Jobs: A bleak report, a bleaker outlook
The U.S. economy generated an anemic 54,000 jobs in May, raising worries that the recovery is fading, said Christopher Rugaber in the Associated Press. The unemployment rate rose from 9.0 percent to 9.1 percent, as many industries laid off workers and local budget cutbacks relegated 28,000 public workers to the unemployment rolls. Manufacturers eliminated 5,000 positions, the first net job loss in seven months in that sector, which had been leading the hiring comeback. Retailers, hotels, and restaurants also cut jobs, bringing a three-month hiring surge in those sectors to a dispiriting and abrupt halt.

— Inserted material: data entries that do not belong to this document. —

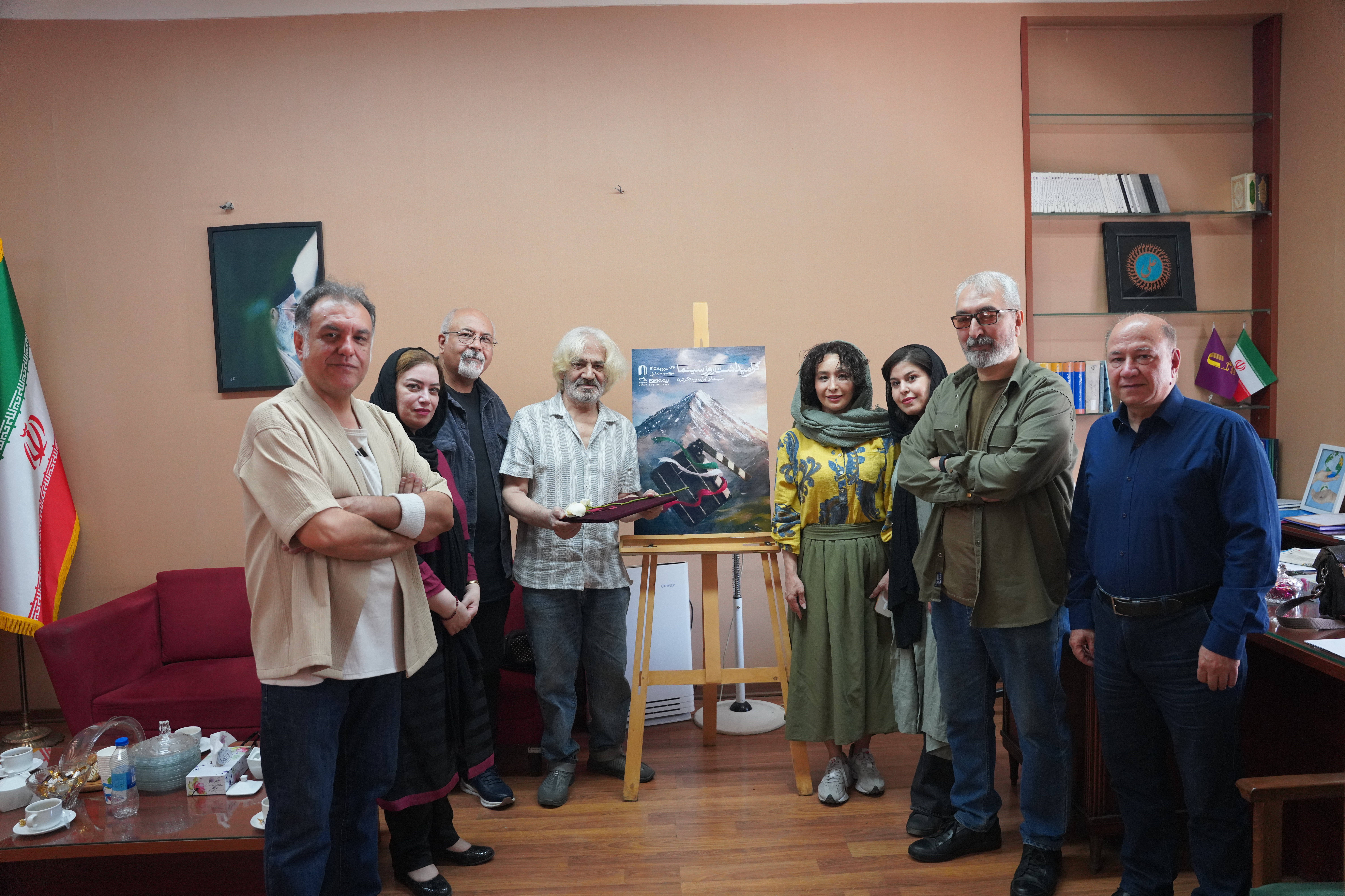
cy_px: 448
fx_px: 1024
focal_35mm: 27
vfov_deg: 47.3
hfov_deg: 66.6
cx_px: 672
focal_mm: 27.4
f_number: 4
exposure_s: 1/160
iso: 2000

Don’t try blaming tornadoes in the Midwest or supply-chain disruptions from Japan for the wretched payroll data, said Robin Harding in the Financial Times. “The slowdown in job growth was spread across many industries,” and suggests that U.S. economic activity remains so sluggish that employers are in no rush to add staff. In ordinary times, 9.1 percent unemployment would spur the Federal Reserve to lower short-term interest rates and the White House to announce measures to stimulate hiring. But short rates are already near zero, and Washington has no appetite for more spending. The unemployed are on their own.
Investigations: Goldman subpoenaed in crisis inquiry
Manhattan District Attorney Cyrus Vance Jr. has served Goldman Sachs with a broad subpoena for documents relating to the 2008 financial panic, said David Hilzenrath in The Washington Post, offering “a tangible sign that Wall Street’s role in the crisis remains under scrutiny.” Vance issued the subpoena following a Senate investigative report that accused Goldman of abusive behavior, including selling clients mortgage-backed securities without disclosing that they were designed to fail. Goldman is reportedly readying papers that it says would undermine the Senate report’s claim and any criminal indictment arising from the New York subpoenas.
Computers: Apple sticks its head in the cloud
Apple CEO Steve Jobs emerged from sick leave this week to unveil iCloud, a service that will allow owners of Apple hardware to store photos, music, videos, and books on Apple’s servers—the digital cloud—and retrieve them using any Apple device, said Miguel Helft in The New York Times. The free service will automatically sync all the content among any iPods, iPads, iPhones, and computers a user owns. A full version will ship in the autumn.
IPO: Groupon readies its public debut
Groupon, the website that sends its subscribers flocking to local merchants to score discounted deals, has filed paperwork for an initial public offering, said Boyan Josic in DailyDealMedia.com. Like many of the companies that went public during the late-1990s tech boom, Groupon has no profits, losing $114 million in the first three months of 2011. “At the same time, the company is generating some amazingly impressive revenues”—growing to $713.4 million in 2010 from $30.47 million in 2009, a growth rate of 2,241 percent.
Cybercrime: Chinese hackers target U.S. officials
Hundreds of Google Gmail accounts, including some belonging to senior U.S. officials and Chinese dissidents, were hacked in a coordinated campaign originating from China, said Mike Swift in the San Jose Mercury News. The attacks, which also targeted Asian military officials, were directed against personal accounts. The hackers sent some targets e-mails containing bits of information that made the messages appear to have come from close associates and had the targets download an attachment that activated spyware—a technique known as “spear phishing.”